YOUR OBJECTIVE: Can you turn every line of the data below into a numbered list, leaving out any blank lines?

PROVIDED RECORDS:
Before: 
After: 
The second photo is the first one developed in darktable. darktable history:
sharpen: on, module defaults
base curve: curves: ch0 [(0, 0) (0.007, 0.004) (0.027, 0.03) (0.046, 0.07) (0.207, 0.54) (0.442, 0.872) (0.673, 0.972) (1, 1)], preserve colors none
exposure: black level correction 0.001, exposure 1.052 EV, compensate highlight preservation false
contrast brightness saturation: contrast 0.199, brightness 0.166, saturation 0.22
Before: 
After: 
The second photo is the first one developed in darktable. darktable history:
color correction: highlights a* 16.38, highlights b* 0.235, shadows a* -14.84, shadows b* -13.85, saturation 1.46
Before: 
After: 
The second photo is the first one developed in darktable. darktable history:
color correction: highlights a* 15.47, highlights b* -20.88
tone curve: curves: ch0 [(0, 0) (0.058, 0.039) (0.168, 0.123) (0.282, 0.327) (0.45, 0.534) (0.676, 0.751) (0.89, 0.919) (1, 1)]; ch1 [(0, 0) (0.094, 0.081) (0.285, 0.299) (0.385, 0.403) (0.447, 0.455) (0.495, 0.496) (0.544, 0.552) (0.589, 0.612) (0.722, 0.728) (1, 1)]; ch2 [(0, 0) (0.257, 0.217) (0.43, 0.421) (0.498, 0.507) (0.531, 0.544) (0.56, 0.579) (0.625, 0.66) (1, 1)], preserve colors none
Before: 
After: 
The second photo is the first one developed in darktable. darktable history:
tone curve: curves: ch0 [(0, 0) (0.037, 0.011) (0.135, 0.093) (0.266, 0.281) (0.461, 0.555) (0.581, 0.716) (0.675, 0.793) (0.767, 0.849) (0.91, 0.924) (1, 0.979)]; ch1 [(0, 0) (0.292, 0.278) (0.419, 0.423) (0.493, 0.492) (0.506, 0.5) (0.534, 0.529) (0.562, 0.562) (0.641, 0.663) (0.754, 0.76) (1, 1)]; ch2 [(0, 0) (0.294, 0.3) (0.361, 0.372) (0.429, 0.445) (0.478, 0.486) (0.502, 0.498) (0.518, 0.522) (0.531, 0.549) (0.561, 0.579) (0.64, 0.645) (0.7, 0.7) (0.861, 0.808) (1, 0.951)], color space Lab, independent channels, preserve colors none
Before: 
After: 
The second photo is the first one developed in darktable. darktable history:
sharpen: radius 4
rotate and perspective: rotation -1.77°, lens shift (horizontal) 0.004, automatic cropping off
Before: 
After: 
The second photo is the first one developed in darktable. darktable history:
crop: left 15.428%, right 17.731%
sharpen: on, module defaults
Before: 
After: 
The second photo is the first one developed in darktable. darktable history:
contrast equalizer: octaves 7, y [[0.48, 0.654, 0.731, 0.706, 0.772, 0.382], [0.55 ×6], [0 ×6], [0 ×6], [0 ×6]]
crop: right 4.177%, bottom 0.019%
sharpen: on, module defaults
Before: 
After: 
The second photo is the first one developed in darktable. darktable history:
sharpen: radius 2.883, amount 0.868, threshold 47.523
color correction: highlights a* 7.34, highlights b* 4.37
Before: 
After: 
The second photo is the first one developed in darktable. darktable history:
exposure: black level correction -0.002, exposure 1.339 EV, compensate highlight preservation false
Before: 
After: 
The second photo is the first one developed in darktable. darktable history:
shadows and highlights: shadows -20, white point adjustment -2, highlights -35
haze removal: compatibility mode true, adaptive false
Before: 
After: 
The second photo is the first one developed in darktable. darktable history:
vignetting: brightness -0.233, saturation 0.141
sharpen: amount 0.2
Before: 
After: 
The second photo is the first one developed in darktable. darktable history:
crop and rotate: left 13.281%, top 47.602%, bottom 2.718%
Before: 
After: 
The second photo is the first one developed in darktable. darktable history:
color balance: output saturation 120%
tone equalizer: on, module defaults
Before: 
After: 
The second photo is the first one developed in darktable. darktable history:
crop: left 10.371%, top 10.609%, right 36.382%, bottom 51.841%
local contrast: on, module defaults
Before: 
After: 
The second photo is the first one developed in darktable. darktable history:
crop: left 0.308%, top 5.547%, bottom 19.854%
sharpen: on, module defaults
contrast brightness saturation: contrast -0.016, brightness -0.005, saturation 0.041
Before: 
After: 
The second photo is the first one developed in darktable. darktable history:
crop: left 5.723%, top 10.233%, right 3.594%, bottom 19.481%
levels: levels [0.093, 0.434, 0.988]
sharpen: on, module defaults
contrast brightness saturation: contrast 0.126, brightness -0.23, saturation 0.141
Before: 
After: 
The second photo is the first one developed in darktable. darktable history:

TASK SOLUTION:
1. Before: 
2. After: 
3. The second photo is the first one developed in darktable. darktable history:
4. sharpen: on, module defaults
5. base curve: curves: ch0 [(0, 0) (0.007, 0.004) (0.027, 0.03) (0.046, 0.07) (0.207, 0.54) (0.442, 0.872) (0.673, 0.972) (1, 1)], preserve colors none
6. exposure: black level correction 0.001, exposure 1.052 EV, compensate highlight preservation false
7. contrast brightness saturation: contrast 0.199, brightness 0.166, saturation 0.22
8. Before: 
9. After: 
10. The second photo is the first one developed in darktable. darktable history:
11. color correction: highlights a* 16.38, highlights b* 0.235, shadows a* -14.84, shadows b* -13.85, saturation 1.46
12. Before: 
13. After: 
14. The second photo is the first one developed in darktable. darktable history:
15. color correction: highlights a* 15.47, highlights b* -20.88
16. tone curve: curves: ch0 [(0, 0) (0.058, 0.039) (0.168, 0.123) (0.282, 0.327) (0.45, 0.534) (0.676, 0.751) (0.89, 0.919) (1, 1)]; ch1 [(0, 0) (0.094, 0.081) (0.285, 0.299) (0.385, 0.403) (0.447, 0.455) (0.495, 0.496) (0.544, 0.552) (0.589, 0.612) (0.722, 0.728) (1, 1)]; ch2 [(0, 0) (0.257, 0.217) (0.43, 0.421) (0.498, 0.507) (0.531, 0.544) (0.56, 0.579) (0.625, 0.66) (1, 1)], preserve colors none
17. Before: 
18. After: 
19. The second photo is the first one developed in darktable. darktable history:
20. tone curve: curves: ch0 [(0, 0) (0.037, 0.011) (0.135, 0.093) (0.266, 0.281) (0.461, 0.555) (0.581, 0.716) (0.675, 0.793) (0.767, 0.849) (0.91, 0.924) (1, 0.979)]; ch1 [(0, 0) (0.292, 0.278) (0.419, 0.423) (0.493, 0.492) (0.506, 0.5) (0.534, 0.529) (0.562, 0.562) (0.641, 0.663) (0.754, 0.76) (1, 1)]; ch2 [(0, 0) (0.294, 0.3) (0.361, 0.372) (0.429, 0.445) (0.478, 0.486) (0.502, 0.498) (0.518, 0.522) (0.531, 0.549) (0.561, 0.579) (0.64, 0.645) (0.7, 0.7) (0.861, 0.808) (1, 0.951)], color space Lab, independent channels, preserve colors none
21. Before: 
22. After: 
23. The second photo is the first one developed in darktable. darktable history:
24. sharpen: radius 4
25. rotate and perspective: rotation -1.77°, lens shift (horizontal) 0.004, automatic cropping off
26. Before: 
27. After: 
28. The second photo is the first one developed in darktable. darktable history:
29. crop: left 15.428%, right 17.731%
30. sharpen: on, module defaults
31. Before: 
32. After: 
33. The second photo is the first one developed in darktable. darktable history:
34. contrast equalizer: octaves 7, y [[0.48, 0.654, 0.731, 0.706, 0.772, 0.382], [0.55 ×6], [0 ×6], [0 ×6], [0 ×6]]
35. crop: right 4.177%, bottom 0.019%
36. sharpen: on, module defaults
37. Before: 
38. After: 
39. The second photo is the first one developed in darktable. darktable history:
40. sharpen: radius 2.883, amount 0.868, threshold 47.523
41. color correction: highlights a* 7.34, highlights b* 4.37
42. Before: 
43. After: 
44. The second photo is the first one developed in darktable. darktable history:
45. exposure: black level correction -0.002, exposure 1.339 EV, compensate highlight preservation false
46. Before: 
47. After: 
48. The second photo is the first one developed in darktable. darktable history:
49. shadows and highlights: shadows -20, white point adjustment -2, highlights -35
50. haze removal: compatibility mode true, adaptive false
51. Before: 
52. After: 
53. The second photo is the first one developed in darktable. darktable history:
54. vignetting: brightness -0.233, saturation 0.141
55. sharpen: amount 0.2
56. Before: 
57. After: 
58. The second photo is the first one developed in darktable. darktable history:
59. crop and rotate: left 13.281%, top 47.602%, bottom 2.718%
60. Before: 
61. After: 
62. The second photo is the first one developed in darktable. darktable history:
63. color balance: output saturation 120%
64. tone equalizer: on, module defaults
65. Before: 
66. After: 
67. The second photo is the first one developed in darktable. darktable history:
68. crop: left 10.371%, top 10.609%, right 36.382%, bottom 51.841%
69. local contrast: on, module defaults
70. Before: 
71. After: 
72. The second photo is the first one developed in darktable. darktable history:
73. crop: left 0.308%, top 5.547%, bottom 19.854%
74. sharpen: on, module defaults
75. contrast brightness saturation: contrast -0.016, brightness -0.005, saturation 0.041
76. Before: 
77. After: 
78. The second photo is the first one developed in darktable. darktable history:
79. crop: left 5.723%, top 10.233%, right 3.594%, bottom 19.481%
80. levels: levels [0.093, 0.434, 0.988]
81. sharpen: on, module defaults
82. contrast brightness saturation: contrast 0.126, brightness -0.23, saturation 0.141
83. Before: 
84. After: 
85. The second photo is the first one developed in darktable. darktable history:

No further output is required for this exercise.